Segment Start: LISTED ENTRIES
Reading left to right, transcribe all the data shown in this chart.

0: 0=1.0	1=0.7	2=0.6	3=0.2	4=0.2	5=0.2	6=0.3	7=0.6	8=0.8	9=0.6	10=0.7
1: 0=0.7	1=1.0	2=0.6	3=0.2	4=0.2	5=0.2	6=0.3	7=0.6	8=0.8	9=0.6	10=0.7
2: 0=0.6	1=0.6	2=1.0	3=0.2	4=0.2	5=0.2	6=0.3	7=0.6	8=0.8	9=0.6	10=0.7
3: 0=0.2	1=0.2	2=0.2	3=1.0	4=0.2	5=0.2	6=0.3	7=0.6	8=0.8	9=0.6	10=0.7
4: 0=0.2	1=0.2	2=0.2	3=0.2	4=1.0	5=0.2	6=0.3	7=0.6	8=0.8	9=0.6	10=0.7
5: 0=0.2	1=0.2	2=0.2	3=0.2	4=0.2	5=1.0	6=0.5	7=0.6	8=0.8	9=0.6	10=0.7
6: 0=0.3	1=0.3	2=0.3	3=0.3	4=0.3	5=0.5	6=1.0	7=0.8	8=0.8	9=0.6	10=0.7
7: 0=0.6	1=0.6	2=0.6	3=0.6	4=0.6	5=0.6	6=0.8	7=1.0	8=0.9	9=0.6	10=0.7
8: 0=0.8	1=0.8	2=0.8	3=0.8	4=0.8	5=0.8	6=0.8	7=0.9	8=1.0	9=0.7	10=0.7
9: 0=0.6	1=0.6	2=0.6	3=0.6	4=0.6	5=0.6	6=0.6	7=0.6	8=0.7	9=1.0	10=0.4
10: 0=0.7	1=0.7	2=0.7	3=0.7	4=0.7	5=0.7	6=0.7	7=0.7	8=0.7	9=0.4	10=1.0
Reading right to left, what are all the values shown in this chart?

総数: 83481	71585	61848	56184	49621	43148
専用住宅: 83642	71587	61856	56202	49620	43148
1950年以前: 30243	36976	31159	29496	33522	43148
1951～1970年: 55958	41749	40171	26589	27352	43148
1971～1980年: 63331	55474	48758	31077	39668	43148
Segment End: LISTED ENTRIES
Segment Start: LISTED ENTRIES
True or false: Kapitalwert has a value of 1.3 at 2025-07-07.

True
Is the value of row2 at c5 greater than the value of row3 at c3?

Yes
Segment End: LISTED ENTRIES
* [ASSIGNED TASK]: Copy out the entries verbatim, starting with the line that contains "Reading left to" and going on through the line that contains "1971～1980年: 63", with both of those lines included.

* [SOLUTION]:
Reading left to right, transcribe all the data shown in this chart.

0: 0=1.0	1=0.7	2=0.6	3=0.2	4=0.2	5=0.2	6=0.3	7=0.6	8=0.8	9=0.6	10=0.7
1: 0=0.7	1=1.0	2=0.6	3=0.2	4=0.2	5=0.2	6=0.3	7=0.6	8=0.8	9=0.6	10=0.7
2: 0=0.6	1=0.6	2=1.0	3=0.2	4=0.2	5=0.2	6=0.3	7=0.6	8=0.8	9=0.6	10=0.7
3: 0=0.2	1=0.2	2=0.2	3=1.0	4=0.2	5=0.2	6=0.3	7=0.6	8=0.8	9=0.6	10=0.7
4: 0=0.2	1=0.2	2=0.2	3=0.2	4=1.0	5=0.2	6=0.3	7=0.6	8=0.8	9=0.6	10=0.7
5: 0=0.2	1=0.2	2=0.2	3=0.2	4=0.2	5=1.0	6=0.5	7=0.6	8=0.8	9=0.6	10=0.7
6: 0=0.3	1=0.3	2=0.3	3=0.3	4=0.3	5=0.5	6=1.0	7=0.8	8=0.8	9=0.6	10=0.7
7: 0=0.6	1=0.6	2=0.6	3=0.6	4=0.6	5=0.6	6=0.8	7=1.0	8=0.9	9=0.6	10=0.7
8: 0=0.8	1=0.8	2=0.8	3=0.8	4=0.8	5=0.8	6=0.8	7=0.9	8=1.0	9=0.7	10=0.7
9: 0=0.6	1=0.6	2=0.6	3=0.6	4=0.6	5=0.6	6=0.6	7=0.6	8=0.7	9=1.0	10=0.4
10: 0=0.7	1=0.7	2=0.7	3=0.7	4=0.7	5=0.7	6=0.7	7=0.7	8=0.7	9=0.4	10=1.0
Reading right to left, what are all the values shown in this chart?

総数: 83481	71585	61848	56184	49621	43148
専用住宅: 83642	71587	61856	56202	49620	43148
1950年以前: 30243	36976	31159	29496	33522	43148
1951～1970年: 55958	41749	40171	26589	27352	43148
1971～1980年: 63331	55474	48758	31077	39668	43148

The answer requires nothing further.